Dialogue
• Call flow: The structure of how a system branches based on callers’ responses.
• CCXML: Call Control eXtensible Markup Language. Provides telephony call control support for speech applications (whether based on VoiceXML or not).
• MRCP: Media Resource Control Protocol. Standard interaction protocol between server components of a speech platform.
• SALT: Speech Application Language Tags. W3C-approved set of extensions to existing mark-up languages that enable multimodal and telephony access to information, applications and Web services from PCs, telephones, and wireless personal digital assistants (PDAs)
• VUI: Voice User Interface. Set of interaction elements of the speech system, which drives the caller experience. Includes the “sound and feel” of the application. Crucial success factor of any speech application.
• VXML = VoiceXML: Voice eXtensible Markup Language. An XML-based document format for describing an automated dialogue between a caller and a system. VoiceXML is to a speech-enabled phone application what HTML is to a web application. W3C-backed industry standard, widely supported.

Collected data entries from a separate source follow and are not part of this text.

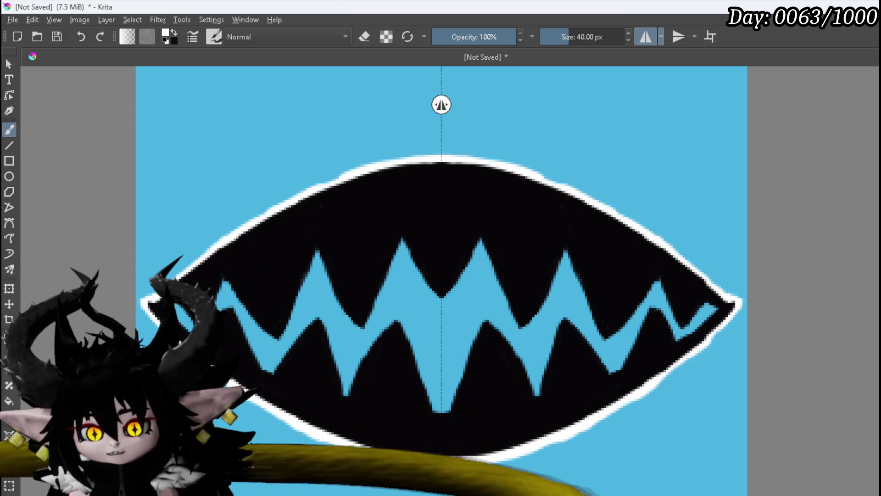
pyautogui.click(174, 305)
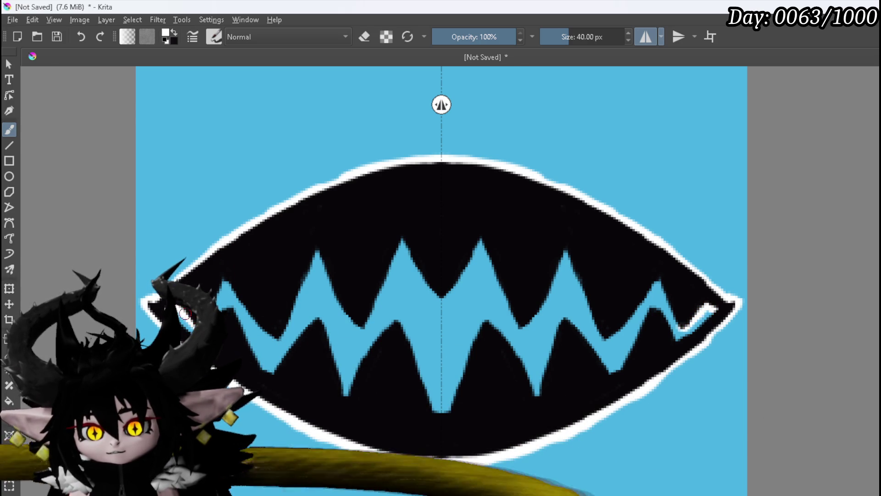
pyautogui.moveTo(188, 316)
pyautogui.mouseDown()
pyautogui.moveTo(205, 333)
pyautogui.moveTo(217, 301)
pyautogui.mouseUp()
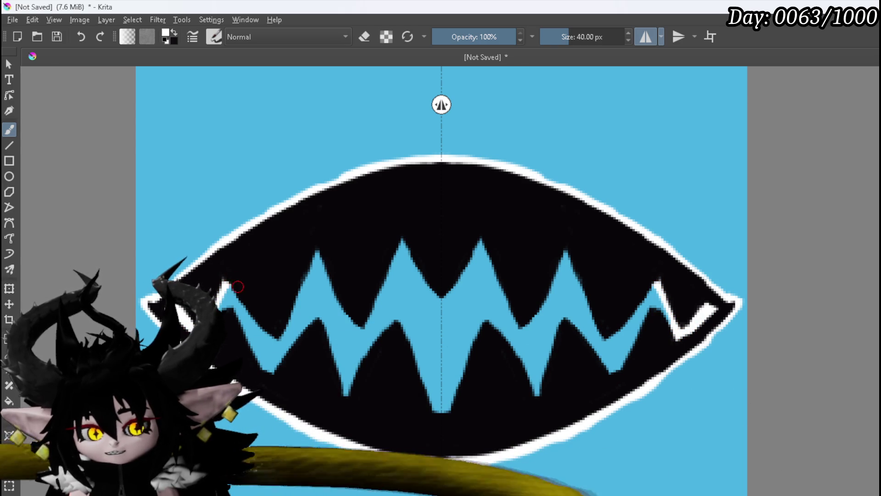
# Outline the edges of the left and centre-left zigzag teeth with mirrored white strokes
pyautogui.moveTo(234, 284); pyautogui.dragTo(240, 298)
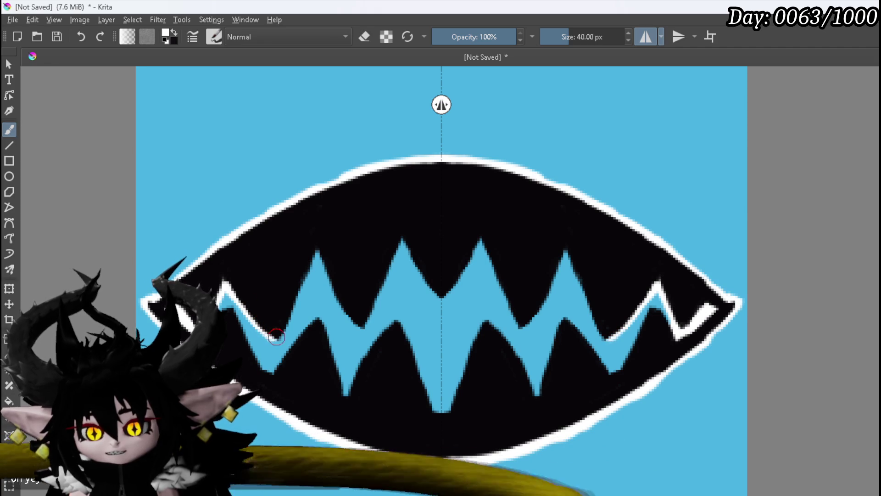
pyautogui.moveTo(276, 337); pyautogui.dragTo(319, 262)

• VoiceXML Browser = VoiceXML Interpreter: server software that interprets VoiceXML code, and manages the automated dialogue between caller and system. Central component of a VoiceXML platform.

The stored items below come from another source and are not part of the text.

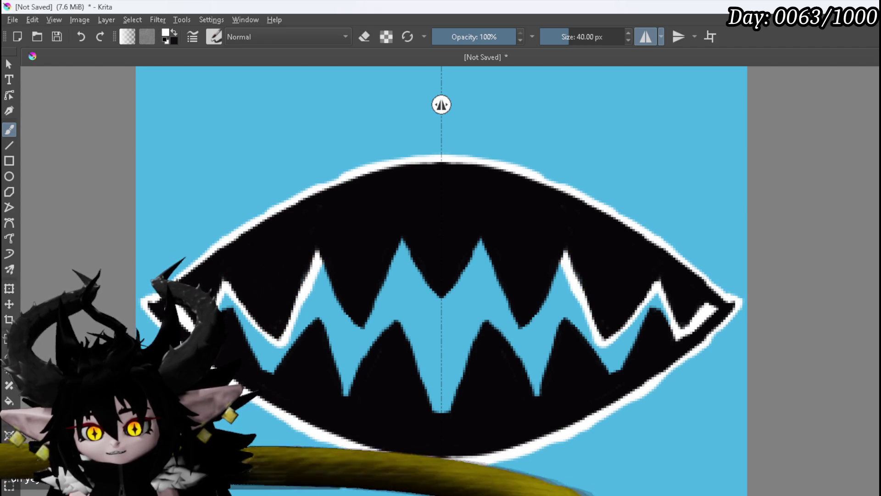
pyautogui.click(231, 308)
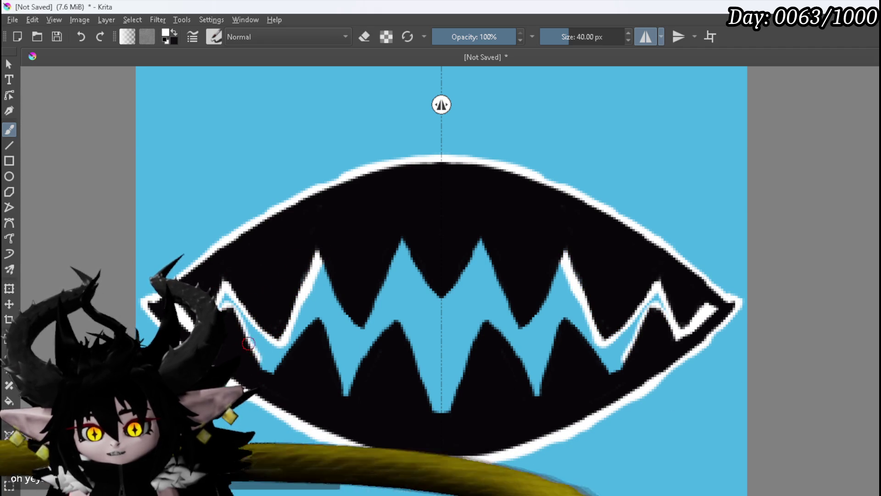
pyautogui.moveTo(244, 324)
pyautogui.mouseDown()
pyautogui.moveTo(262, 372)
pyautogui.moveTo(272, 373)
pyautogui.mouseUp()
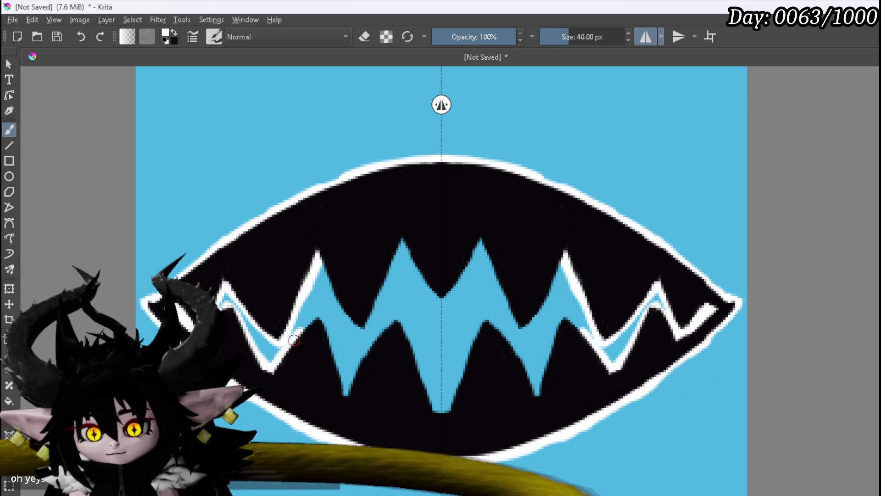
pyautogui.moveTo(319, 316)
pyautogui.mouseDown()
pyautogui.moveTo(299, 336)
pyautogui.moveTo(315, 318)
pyautogui.mouseUp()
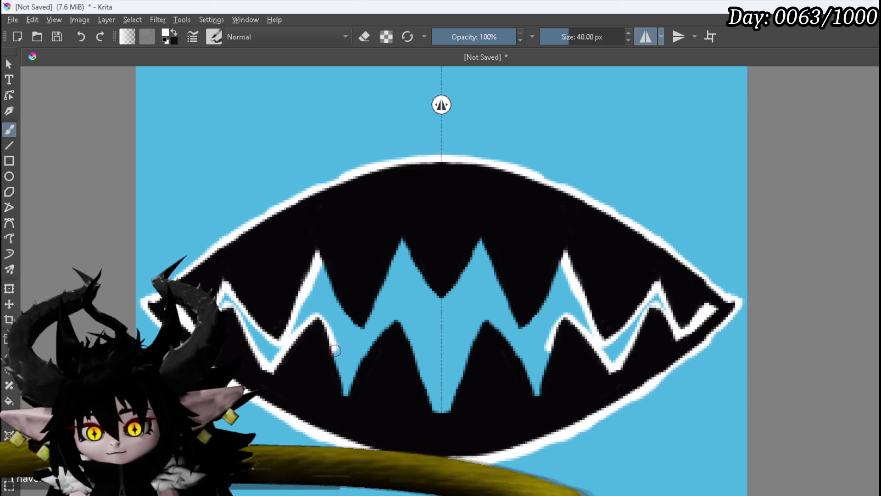
pyautogui.moveTo(334, 349)
pyautogui.mouseDown()
pyautogui.moveTo(345, 391)
pyautogui.moveTo(397, 318)
pyautogui.moveTo(427, 400)
pyautogui.mouseUp()
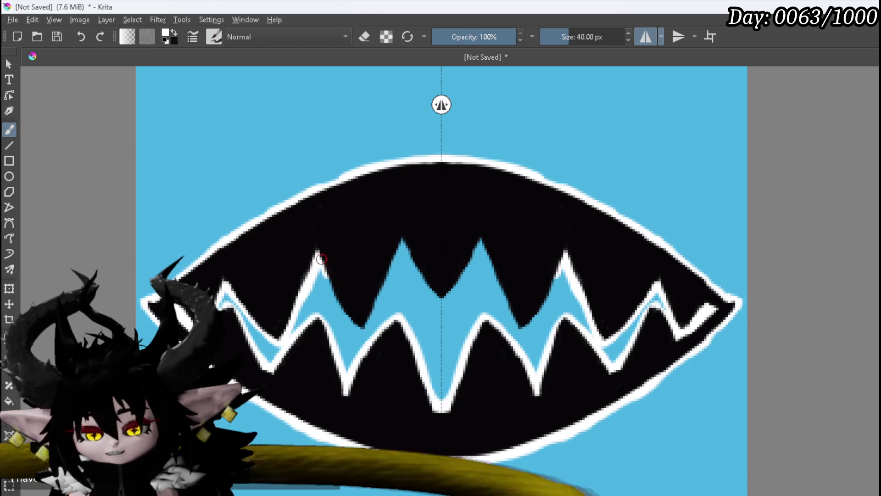
pyautogui.moveTo(324, 265)
pyautogui.mouseDown()
pyautogui.moveTo(348, 316)
pyautogui.moveTo(369, 318)
pyautogui.mouseUp()
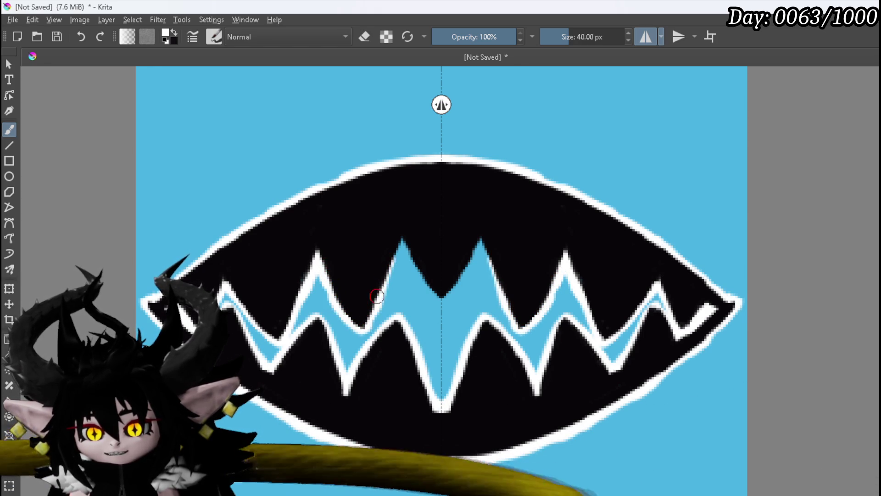
pyautogui.moveTo(405, 243); pyautogui.dragTo(444, 301)
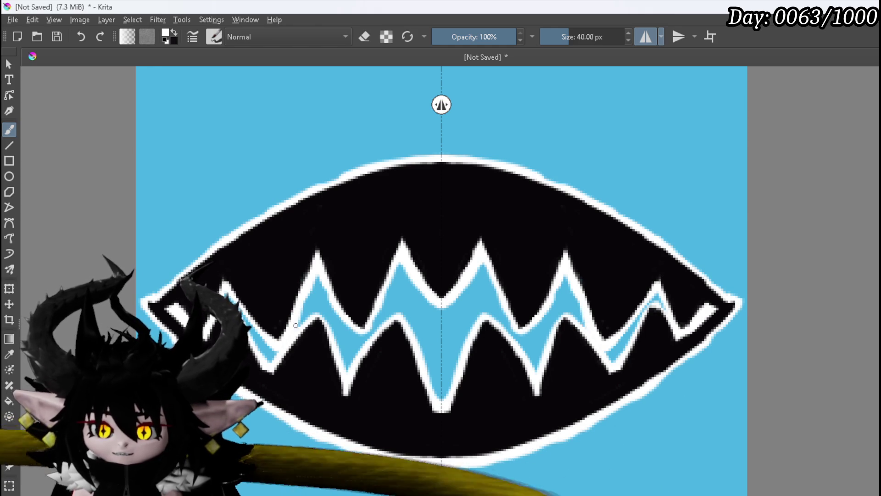
pyautogui.moveTo(345, 268); pyautogui.dragTo(338, 299)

• VoiceXML Platform: set of server-based software components, typically consisting of a VoiceXML browser, an ASR server, a TTS server, and various file caching servers.
Input (caller to system)
• ASR: Automatic Speech Recognition. In a telephony context, modern ASR engines are speaker-independent, which means that they do not need to be trained by individual callers before usage.
• Barge-in: The ability for a caller to interrupt a system prompt before it has finished.
• DTMF: Dual-Tone Multi-Frequency. Also called touchtone. In a speech application context, DTMF or touchtone-based input contrasts with input based on the human voice.
• Grammar: Set of rules defining what the recognition engine is able to recognize in a
specific dialogue state. Popular grammar formats include GSL and SRGS.
• GSL: Grammar Specification Language created by Nuance Communications. Proprietary but popular format for specifying ASR grammars, supported by the Nuance ASR engine.
• NLU: Natural Language Understanding. The ability to understand complex caller input spoken in a natural, free-style manner.
• SRGS: Speech Recognition Grammar Specification: XML-based standard for specifying ASR grammars, supported by various ASR engines. Vendor-neutral, backed by W3C.
Output (system to caller)
• Audio file: Digital sound file that the computer plays to a caller. Contains (part of) a system prompt, or an earcon, or a mixture of both.
• Call script: A list of prompts to be recorded by a voice talent.
• Earcon = audio icon. A short, sometimes musical, sound.
• TTS: Text-To-Speech. Technology whereby a computer pronounces previously unseen words and sentences. Also known as Speech Synthesis.